Dear Followers of Jesus,

In today’s gospel from Luke 17:5-10, we hear the apostles ask Jesus to increase their faith. I can imagine they were willing to receive even more than what they were experiencing. In following Jesus, their eyes were opened to the needs of people as Jesus touched the eyes of a blind man or ran after the lost sinner. They wanted desperately what he had. They wanted to ensure him that they had received the beauty of their calling.

We all desire Jesus. We all desire to follow at his invitation. So often we feel let down by our awkward unwillingness to put into practice what we desire. We know what we should do and who we should become, yet we do not participate in such grace. So we ask exactly what the disciples requested, “Increase our faith.”

Jesus reminded them that faith the size of a mustard seed is all you need. He tells the apostles that trees can be uprooted and planted into the sea if only we could really believe in the goodness of God and the richness of our calling. Today, Jesus reminds us of the same circumstances. We are in relationship with the Divine. What more could we possibly need than to rest in such faith and hope for our lives and our own outreach to people.

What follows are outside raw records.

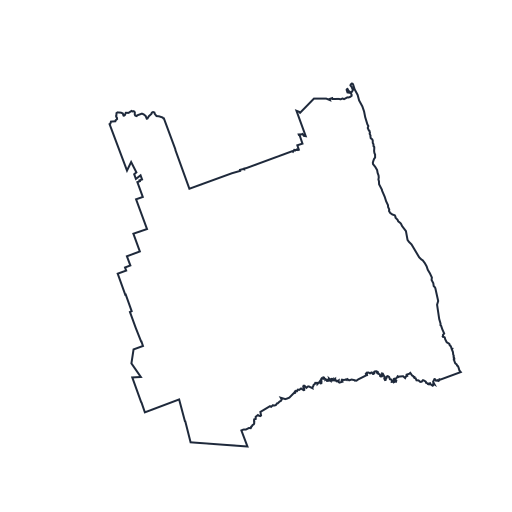 Colón, Córdoba, Argentina (Equal Earth projection), rotated 160°
{"feature_id": "61730980B91207709402211", "entity_name": "Colón", "entity_type": "district", "adm_level": 2, "iso_a3": "ARG", "parent_name": "Argentina", "parent_adm1": "Córdoba", "projection": "equal_earth", "projection_center": [-64.251, -31.181], "detail": "fine", "context": "isolated", "style": "outline", "palette": "slate", "viewbox_px": 512, "rotation_deg": 160, "n_neighbors": 0, "source": "geoboundaries", "source_scale": "gbopen_adm2", "svg_char_len": 6038}
<svg xmlns="http://www.w3.org/2000/svg" viewBox="0 0 512 512"><g transform="rotate(160 256 256)"><path d="M108.9,384.0L108.3,382.2L108.2,378.8L109.7,377.5L110.8,377.2L111.9,378.5L112.6,379.7L112.9,381.7L113.6,381.6L114.0,381.2L114.1,378.4L111.7,377.1L111.2,376.5L111.1,375.9L111.0,374.8L111.4,373.8L113.1,373.3L114.7,373.3L116.0,373.8L119.6,373.3L120.8,374.4L122.9,374.3L124.3,375.2L130.5,377.4L130.4,378.3L133.2,378.4L133.2,377.2L136.2,379.9L147.7,384.1L165.6,375.5L166.0,376.6L168.3,378.6L168.3,351.6L169.9,352.5L170.6,354.8L171.5,354.7L174.3,355.6L174.3,354.4L174.8,354.2L173.7,354.5L173.9,345.7L179.3,345.9L179.4,341.2L179.9,341.2L179.9,341.8L181.0,342.1L181.1,341.6L183.0,342.2L183.3,341.9L183.8,342.6L185.6,341.3L186.0,342.1L235.0,341.9L237.1,342.2L237.4,341.4L238.4,342.1L241.6,342.4L241.8,341.4L250.3,342.0L295.6,342.0L295.5,383.0L295.3,384.0L295.5,416.8L296.0,417.0L296.4,418.1L299.3,420.4L301.6,421.5L302.5,424.1L302.4,425.6L303.5,426.5L304.9,426.3L305.7,425.3L308.9,424.0L311.0,422.3L311.7,422.4L311.8,425.3L313.1,427.5L314.5,428.8L319.6,428.8L320.3,428.3L321.0,428.8L321.5,429.4L321.5,430.6L320.8,432.3L320.9,433.3L321.6,434.0L322.7,434.1L323.3,434.9L326.8,434.1L329.4,435.1L331.0,433.3L332.2,433.0L332.5,433.3L332.4,435.5L332.7,435.8L333.9,436.9L337.0,438.3L338.2,438.0L339.3,435.5L339.6,435.4L339.7,434.5L339.4,433.4L339.7,432.2L341.5,431.5L342.1,430.7L346.3,431.9L347.6,430.2L348.5,430.0L348.0,380.4L341.2,387.0L339.8,375.5L342.5,374.5L342.5,369.5L336.9,371.3L336.9,366.9L339.6,366.9L339.6,366.0L342.2,366.0L342.2,350.2L349.3,350.3L349.2,318.6L363.6,318.9L363.6,300.0L377.4,299.9L377.3,290.1L383.0,290.0L383.0,286.7L392.0,286.7L392.1,264.3L391.6,264.3L391.7,246.7L393.6,246.5L393.6,229.6L393.2,214.9L392.9,214.8L393.0,210.1L403.0,210.1L409.8,197.7L405.6,181.7L413.8,184.2L413.9,157.9L413.7,157.6L413.9,147.1L377.3,147.5L379.3,125.1L379.0,124.8L381.2,103.3L329.2,79.9L329.4,97.1L327.2,97.2L324.8,96.4L321.4,96.8L319.9,96.0L319.2,96.5L318.9,97.3L318.0,97.5L317.1,98.3L315.6,98.6L314.7,99.7L314.6,100.8L314.2,101.1L314.1,102.1L313.6,103.1L312.0,103.0L311.3,105.0L308.6,105.9L307.9,104.9L306.7,104.1L305.8,104.4L305.2,108.0L294.2,110.1L293.4,109.1L291.1,110.0L290.4,109.3L288.4,109.1L286.7,110.3L286.0,110.1L283.5,111.2L282.2,111.3L280.9,112.4L281.2,114.3L277.4,111.5L275.7,111.4L273.1,111.5L266.6,114.6L266.4,114.0L266.0,114.0L265.7,114.3L266.0,115.1L265.8,115.4L264.4,115.7L263.6,115.0L262.3,116.1L261.1,115.4L259.0,116.1L257.1,113.6L256.5,113.6L256.1,114.8L256.4,116.9L255.7,117.8L254.8,117.5L253.7,114.9L251.9,115.6L251.0,115.4L248.2,112.5L248.1,113.3L247.1,113.7L245.9,115.2L244.3,115.7L243.7,116.5L241.5,115.7L241.5,115.3L242.1,115.2L242.2,114.6L240.5,115.5L239.8,115.3L239.7,115.8L239.0,116.3L238.8,114.2L238.1,114.1L237.4,115.6L237.0,117.9L236.6,118.2L236.4,118.0L235.8,118.6L235.0,117.8L234.2,118.9L233.6,118.4L233.8,117.6L233.0,116.8L233.2,116.1L232.6,116.3L231.7,115.1L232.1,114.6L232.0,114.3L230.2,113.9L230.1,114.7L230.4,115.3L230.0,115.5L229.2,114.2L229.1,115.6L228.3,114.1L228.0,114.5L227.5,114.0L226.9,114.6L226.6,114.4L226.9,113.2L225.8,113.9L225.9,113.0L225.2,112.3L224.8,112.4L225.0,113.0L224.2,113.4L224.2,112.9L223.8,113.1L224.0,112.6L223.3,110.9L222.7,111.2L222.1,110.5L220.9,110.8L221.6,109.4L220.9,108.5L217.8,108.3L218.0,110.0L217.5,110.4L216.7,109.8L214.5,109.1L213.6,109.3L213.0,108.4L212.2,109.0L211.0,107.3L208.4,107.2L205.7,105.5L205.7,105.1L204.2,104.5L202.1,105.1L192.6,106.2L193.1,107.7L192.8,107.9L192.2,106.9L192.0,107.4L192.3,108.1L191.7,108.5L190.1,108.0L189.0,106.7L187.4,107.1L186.9,106.8L186.6,105.3L186.0,105.0L185.0,105.3L184.8,106.5L184.1,106.9L182.4,106.6L181.3,105.5L181.2,105.2L182.2,104.9L182.0,104.2L180.1,102.3L180.4,100.6L179.8,100.0L178.8,99.9L177.7,102.5L177.1,102.1L176.7,99.1L176.8,97.7L177.4,96.9L177.2,95.3L176.6,95.2L175.9,96.3L174.9,96.9L174.6,98.0L173.3,98.1L172.3,96.8L172.3,94.4L171.2,93.7L170.8,92.8L171.5,91.3L170.4,91.1L170.2,91.8L169.8,91.8L169.6,91.5L170.0,90.9L169.9,90.2L168.0,90.4L167.5,90.0L166.8,90.9L167.0,91.3L167.5,91.2L168.0,92.5L168.6,92.4L168.5,93.3L167.9,93.4L167.2,92.8L165.2,93.5L164.0,94.5L163.4,93.6L163.0,93.8L158.9,92.7L157.6,90.3L156.5,91.4L155.0,91.6L155.3,92.7L155.1,93.0L152.2,92.9L151.0,93.4L150.2,90.3L149.3,89.3L149.2,88.4L148.5,88.1L148.8,87.1L147.8,86.4L147.7,84.3L145.8,83.5L144.7,81.5L143.3,81.2L141.7,82.2L141.1,81.9L139.6,80.1L139.4,79.7L139.6,78.8L138.4,77.6L138.3,76.9L137.5,76.3L137.0,77.0L135.9,76.9L135.8,75.7L134.4,73.7L133.9,73.8L133.1,75.4L132.2,74.3L132.6,77.2L130.4,79.3L130.0,79.1L129.4,77.2L127.8,77.2L127.7,76.4L127.5,76.2L126.4,76.4L125.7,77.4L124.8,76.8L103.3,76.9L104.0,78.9L103.8,82.3L104.0,83.7L104.5,84.2L104.5,85.4L105.5,87.1L105.5,90.3L104.7,91.8L104.7,92.4L105.0,92.3L104.7,93.0L104.9,93.6L104.3,94.6L104.4,95.9L103.8,98.4L103.9,101.1L103.3,101.7L103.9,102.0L103.8,103.8L104.0,105.3L104.5,105.7L104.4,107.4L106.3,109.7L106.7,113.1L106.5,114.9L107.3,115.8L107.9,116.0L108.0,116.5L107.6,116.6L107.3,117.9L105.7,118.8L106.0,123.6L105.9,127.1L106.3,127.9L105.7,129.4L105.4,134.1L102.5,148.3L100.2,151.4L98.5,164.4L98.6,165.4L99.3,166.9L98.7,169.8L99.2,173.4L98.1,175.6L98.5,180.2L99.3,184.3L99.2,187.9L99.8,191.6L100.8,194.9L101.8,196.2L103.1,198.9L105.9,213.7L107.5,217.1L108.1,219.3L106.6,228.1L108.5,234.2L108.7,236.5L109.1,237.7L110.5,239.9L110.6,241.6L111.8,244.3L111.5,245.5L111.7,246.8L113.7,248.4L115.2,250.6L115.6,252.8L114.9,254.1L115.1,256.9L114.6,258.6L115.0,263.0L114.8,267.5L115.2,274.5L115.0,275.2L115.8,281.3L114.9,284.2L114.8,286.0L113.8,287.8L113.3,289.7L113.3,292.5L112.8,295.4L113.5,299.1L114.6,302.3L114.3,303.7L113.4,305.0L111.9,306.8L110.4,307.8L109.4,310.6L109.5,312.3L109.1,314.3L107.8,317.3L107.6,318.3L108.0,318.8L107.9,319.3L107.4,320.9L107.6,322.3L106.8,324.7L106.9,325.9L107.9,327.4L107.6,329.2L107.2,330.0L107.4,332.0L106.8,332.8L106.6,334.9L107.0,335.3L107.2,338.1L106.0,339.7L106.3,341.6L105.9,349.1L105.0,354.9L104.9,360.2L105.9,366.9L105.4,372.6L106.3,378.9L106.1,384.0L106.3,384.8L106.9,385.3L108.3,384.8L108.9,384.0Z" fill="none" stroke="#1e293b" stroke-width="2"/></g></svg>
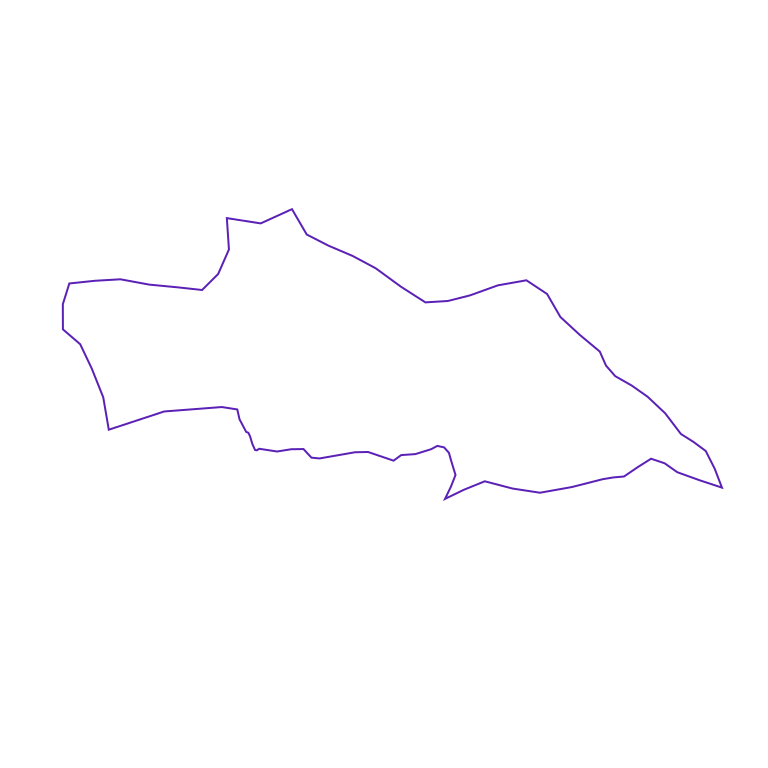 an SVG outline of Hajigabul, rotated 341°
{"feature_id": "AZE-1694", "entity_name": "Hajigabul", "entity_type": "District", "adm_level": 1, "iso_a3": "AZE", "parent_name": "Azerbaijan", "parent_adm1": "", "projection": "natural_earth1", "projection_center": [48.915, 40.078], "detail": "fine", "context": "isolated", "style": "outline", "palette": "violet", "viewbox_px": 768, "rotation_deg": 341, "n_neighbors": 0, "source": "natural_earth", "source_scale": "10m", "svg_char_len": 1173}
<svg xmlns="http://www.w3.org/2000/svg" viewBox="0 0 768 768"><g transform="rotate(341 384 384)"><path d="M353.9,188.7L359.6,217.5L376.6,235.2L396.0,252.7L413.9,272.0L431.6,297.4L449.7,320.3L471.4,326.3L494.2,328.2L523.8,327.8L552.4,332.3L567.5,352.0L572.6,378.1L585.1,401.3L598.6,423.6L599.9,438.9L605.2,451.9L617.7,466.1L629.1,481.9L640.3,503.2L648.5,528.0L657.9,539.7L666.4,552.1L669.1,571.7L669.8,592.0L651.0,577.7L632.6,562.9L623.5,550.3L612.2,541.6L596.9,545.2L580.8,549.6L570.4,547.0L559.7,545.2L528.1,542.6L496.1,537.6L471.5,524.7L447.6,508.8L425.2,510.0L404.3,512.5L413.9,502.8L422.0,493.3L422.5,478.6L423.0,470.2L420.2,463.5L414.3,459.9L407.3,461.0L390.8,460.5L377.1,456.8L368.1,459.6L346.8,443.1L334.4,439.1L298.8,433.4L291.4,430.0L286.7,419.3L275.1,415.5L260.9,413.0L244.9,404.6L242.2,405.3L240.6,404.4L240.0,398.0L240.3,389.8L239.9,386.0L238.1,384.4L235.9,370.3L237.0,360.3L223.2,353.0L167.2,338.4L108.9,337.6L114.2,305.2L112.7,274.1L109.7,247.5L98.2,227.8L106.3,204.0L119.2,186.5L144.3,192.3L168.9,199.2L194.4,213.6L221.2,225.8L242.6,235.9L263.0,226.0L281.2,206.3L289.4,176.0L319.7,192.0L353.9,188.7Z" fill="none" stroke="#5b21b6" stroke-width="2"/></g></svg>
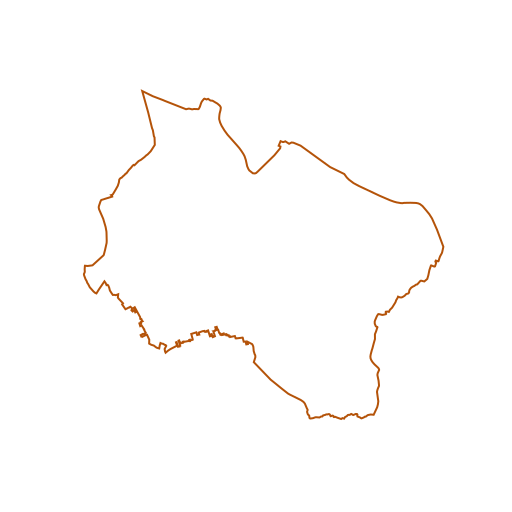 outline of Bang Ban, Phra Nakhon Si Ayutthaya, Thailand, rotated 122°
{"feature_id": "78962969B93937525115566", "entity_name": "Bang Ban", "entity_type": "district", "adm_level": 2, "iso_a3": "THA", "parent_name": "Thailand", "parent_adm1": "Phra Nakhon Si Ayutthaya", "projection": "albers", "projection_center": [100.482, 14.383], "detail": "fine", "context": "isolated", "style": "outline", "palette": "amber", "viewbox_px": 512, "rotation_deg": 122, "n_neighbors": 0, "source": "geoboundaries", "source_scale": "gbopen_adm2", "svg_char_len": 6088}
<svg xmlns="http://www.w3.org/2000/svg" viewBox="0 0 512 512"><g transform="rotate(122 256 256)"><path d="M347.2,201.6L353.1,178.1L354.9,163.3L355.7,155.9L355.6,153.8L354.4,141.7L354.5,139.3L354.7,137.9L355.3,136.3L358.4,131.9L358.9,130.9L359.5,130.5L360.5,130.3L361.1,130.1L362.0,129.1L362.9,128.0L363.1,126.4L364.9,124.9L365.1,124.5L365.1,124.0L364.9,123.6L363.3,121.7L361.7,120.5L361.0,119.8L359.3,116.6L357.6,115.7L356.9,114.7L355.6,114.6L354.1,113.1L353.1,112.5L352.6,111.6L351.4,110.4L351.3,110.0L351.3,109.5L351.6,108.9L352.2,108.1L352.3,107.8L351.9,107.4L350.9,106.7L350.7,106.3L350.7,105.5L351.3,104.9L351.3,104.5L350.4,103.6L350.0,101.2L349.1,97.4L347.7,96.8L347.2,95.1L345.6,95.2L343.6,94.1L342.3,93.9L341.9,93.6L341.0,92.3L339.5,91.6L339.4,91.3L339.4,89.6L339.3,89.2L337.1,87.7L336.5,86.6L336.7,86.0L337.8,85.5L338.3,84.9L337.8,82.3L337.9,81.0L337.8,80.5L335.9,79.1L334.5,78.5L334.1,77.8L331.9,77.0L331.4,76.6L329.6,74.7L328.3,72.1L320.0,73.1L317.2,74.0L314.4,75.3L307.1,81.4L305.5,82.0L303.3,82.5L301.2,82.8L300.4,83.2L296.9,85.9L292.6,90.0L290.9,90.7L287.4,91.2L286.8,91.7L286.1,93.0L285.1,98.1L284.3,100.8L283.3,102.9L282.1,104.6L280.5,105.8L278.6,106.6L274.4,107.9L272.7,108.3L267.6,109.9L263.4,111.1L259.3,113.7L256.4,114.2L252.0,115.3L251.9,115.6L252.1,116.7L252.0,117.3L250.5,119.4L248.9,120.5L247.6,120.9L243.0,121.6L240.7,121.6L240.3,121.3L240.0,120.6L239.1,117.8L238.5,117.0L236.5,115.0L236.1,115.0L235.0,116.2L234.5,116.4L233.5,115.2L233.0,113.7L230.6,113.9L227.7,113.2L222.0,113.2L220.8,113.3L219.3,113.7L216.7,113.7L215.2,114.0L214.8,112.0L214.0,110.6L213.2,110.0L211.0,108.9L208.6,108.4L207.1,107.0L206.7,106.9L205.7,106.9L205.1,107.3L203.5,107.8L202.5,107.8L200.7,107.6L198.9,106.8L197.5,105.9L195.5,105.1L194.6,104.2L190.0,103.4L189.5,103.0L189.3,102.5L188.4,99.8L184.7,98.6L181.1,99.6L176.0,101.5L171.3,102.6L171.1,102.4L170.5,99.2L170.2,98.9L169.9,98.7L166.3,99.6L165.8,100.8L165.5,101.0L164.6,101.1L163.9,98.6L163.6,98.5L160.7,99.3L158.8,99.7L155.2,99.9L153.9,100.2L148.9,102.0L137.8,116.4L130.9,126.6L128.7,131.2L126.9,136.5L125.4,141.3L125.1,144.4L125.4,146.3L126.2,148.4L129.1,153.4L132.5,158.6L133.6,159.8L134.3,161.0L136.0,165.1L136.8,167.8L137.7,171.9L139.4,183.1L142.1,205.8L142.5,211.9L142.0,217.6L141.3,220.6L139.7,224.6L141.3,240.3L138.8,276.7L140.1,284.3L140.9,286.0L143.3,287.4L143.2,291.9L144.7,293.0L145.2,293.8L145.6,296.0L150.5,295.2L150.2,293.3L151.9,292.6L160.9,293.8L183.6,299.3L185.6,299.9L186.6,300.7L187.5,302.5L187.0,307.0L186.3,308.5L184.6,311.0L179.9,315.6L177.5,318.5L176.1,320.9L174.5,324.4L173.3,327.4L172.2,330.9L168.2,344.5L166.3,349.2L163.8,354.2L161.8,357.2L159.4,359.8L157.7,360.8L155.7,361.8L154.3,362.4L151.1,363.4L148.9,364.4L148.3,365.1L147.7,366.4L147.2,369.5L147.3,372.4L147.3,374.6L147.4,375.3L148.2,376.8L148.3,377.4L148.1,379.9L149.4,380.8L149.9,383.1L150.4,383.4L153.7,383.8L155.4,383.6L159.1,382.7L161.4,382.5L162.0,382.7L164.2,386.5L165.5,387.9L166.3,390.4L166.7,391.2L168.6,393.1L172.8,415.7L173.1,417.7L175.2,428.3L176.4,439.9L191.4,423.5L202.6,412.0L204.0,410.1L208.6,406.0L209.2,404.9L215.4,400.7L223.0,400.8L227.6,401.8L228.5,402.3L231.2,403.0L235.3,404.5L237.8,405.9L243.2,407.1L243.5,407.2L243.5,407.9L243.6,408.1L245.0,408.5L247.6,408.8L250.4,409.4L254.7,409.7L255.2,410.2L257.2,410.5L258.6,411.0L260.9,411.5L261.6,412.1L262.7,412.4L263.8,412.4L266.2,411.3L269.7,410.4L273.6,410.2L279.3,410.1L280.2,410.3L281.1,411.1L281.4,409.8L281.8,409.4L290.5,416.9L292.2,416.8L296.4,415.8L297.4,415.5L298.2,415.1L299.4,414.0L300.2,412.9L305.4,405.3L311.1,398.9L314.4,395.9L315.5,395.1L322.3,390.6L324.1,389.6L330.9,387.2L335.7,385.7L336.3,385.7L350.5,389.7L350.9,390.1L353.7,393.5L354.9,395.9L355.4,395.7L358.0,394.3L360.0,392.9L360.8,392.6L362.4,392.4L362.9,392.1L363.6,391.4L365.9,388.4L367.1,386.2L368.1,385.0L368.8,383.4L370.6,380.4L372.2,375.0L372.5,372.9L372.3,371.5L367.6,371.5L357.8,371.1L358.6,369.2L359.9,367.3L359.1,366.6L359.3,365.7L360.6,363.8L362.7,361.6L363.9,359.1L364.9,356.8L364.0,355.5L363.5,354.1L361.5,352.6L364.5,351.1L365.0,349.8L366.6,343.7L368.0,343.9L370.3,338.5L368.9,337.6L367.1,336.6L367.0,336.3L365.6,335.7L365.9,333.7L366.7,333.1L368.1,332.8L368.4,331.2L366.9,330.9L366.8,331.0L366.3,330.7L367.8,328.5L367.1,328.1L364.8,332.2L363.7,331.7L369.1,322.1L369.4,321.7L370.7,320.8L370.7,320.6L370.2,319.8L371.2,318.4L371.4,317.7L372.5,318.6L373.1,318.1L373.6,318.6L374.1,318.0L375.0,319.1L376.8,317.0L375.5,316.3L377.2,312.5L377.3,312.6L378.6,310.6L379.6,308.7L381.1,309.5L381.9,310.4L382.2,310.6L382.2,310.8L384.2,311.9L385.0,310.7L384.5,310.4L384.8,309.6L381.8,307.8L380.6,306.6L383.5,302.2L386.9,300.2L386.8,297.8L386.1,295.2L386.4,292.2L386.3,291.1L385.7,289.1L383.0,290.2L380.4,290.9L380.2,289.4L379.7,288.4L379.7,286.0L379.4,285.5L379.8,284.5L383.3,284.2L385.2,282.5L385.9,281.4L382.8,280.4L380.2,279.2L373.8,275.4L371.6,278.1L371.1,277.7L374.3,274.1L373.4,273.1L373.2,273.4L372.3,272.7L368.8,276.8L368.3,276.4L369.9,274.7L369.5,274.4L370.0,273.6L368.3,272.0L367.7,272.6L367.2,271.8L366.9,272.0L366.1,270.6L364.2,268.6L363.3,267.1L362.5,268.1L362.0,267.7L362.3,267.3L362.0,266.6L360.6,265.3L360.3,265.4L356.4,269.6L352.4,266.2L354.2,264.0L353.0,262.9L352.7,262.5L351.3,264.0L348.0,261.4L346.9,260.1L347.4,259.5L346.3,258.4L346.7,258.1L345.8,257.2L345.3,257.8L344.5,257.2L348.5,252.5L347.7,251.8L346.7,253.1L345.7,252.2L347.3,250.3L346.9,250.0L347.5,249.5L345.8,248.3L342.6,252.1L342.0,251.7L342.0,251.9L341.4,251.3L341.2,251.4L340.5,250.9L340.4,251.1L339.8,250.6L338.0,252.8L336.9,251.8L338.9,249.4L338.6,249.0L340.7,246.5L340.5,245.9L341.4,244.9L340.9,244.5L341.4,243.9L340.7,243.3L341.0,242.9L340.2,242.1L339.5,242.9L338.8,242.4L339.6,241.5L338.7,240.7L338.9,240.3L338.1,239.7L338.8,239.1L338.1,238.4L338.5,238.0L337.7,237.1L338.5,236.2L337.9,235.5L338.4,235.0L335.1,231.5L336.6,229.7L336.2,229.2L336.3,229.0L333.3,225.3L332.4,224.3L332.3,224.0L335.2,221.0L334.1,219.5L336.1,217.4L335.0,216.2L333.2,217.6L332.8,212.7L333.0,212.1L334.0,210.6L334.6,210.0L337.8,207.6L340.0,205.1L340.4,204.3L341.1,203.6L342.2,202.9L347.2,201.6Z" fill="none" stroke="#b45309" stroke-width="2"/></g></svg>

Faith is so unknown to us. Sometimes we think faith is showing up to church on Sunday or memorizing the Catholic catechism. We may ponder the meaning of faith and think we have it all figured out. We have it and others don’t. We live it and the outsiders can’t possibly have it. Yet real faith is nothing of these externals. Faith is a rich, profound relationship with God and our willingness to put our enter lives into the hands and wisdom of Christ Jesus.

Our faith is not something we accumulate. Faith, as it is lived, is revealed to us mostly when we let go of so much in our own human lives, when we let go of our plans, our bloated egos, and even our human attachments. Faith is a relationship that changes our attitudes toward what we own, how we use our resources, and how we live in relationship with people. Faith is not static; it is an ever-deepening awareness that we need God. Faith comes to us to move mountains and to open our hearts to God’s healing mercy, forgiveness and love. Faith is relationship with Divine love through prayer, attentiveness and reflection. Faith is a life full of grace and a heart willing to love in new and unbounded ways. Faith opens doors to people who most need the basics of life. Faith creates community and sustains our relationships. Faith is lived at tables and workplaces. Faith invites us into prayer and into service.

In today’s second reading from Timothy, we also hear that faith is strong and it is not a spirit of cowardice, but a conviction of love and hope. We don’t have to worry if we don’t have enough. Faith is not a commodity. Faith is simply a relationship with divine love and we wait for our hearts to be ablaze with such passion.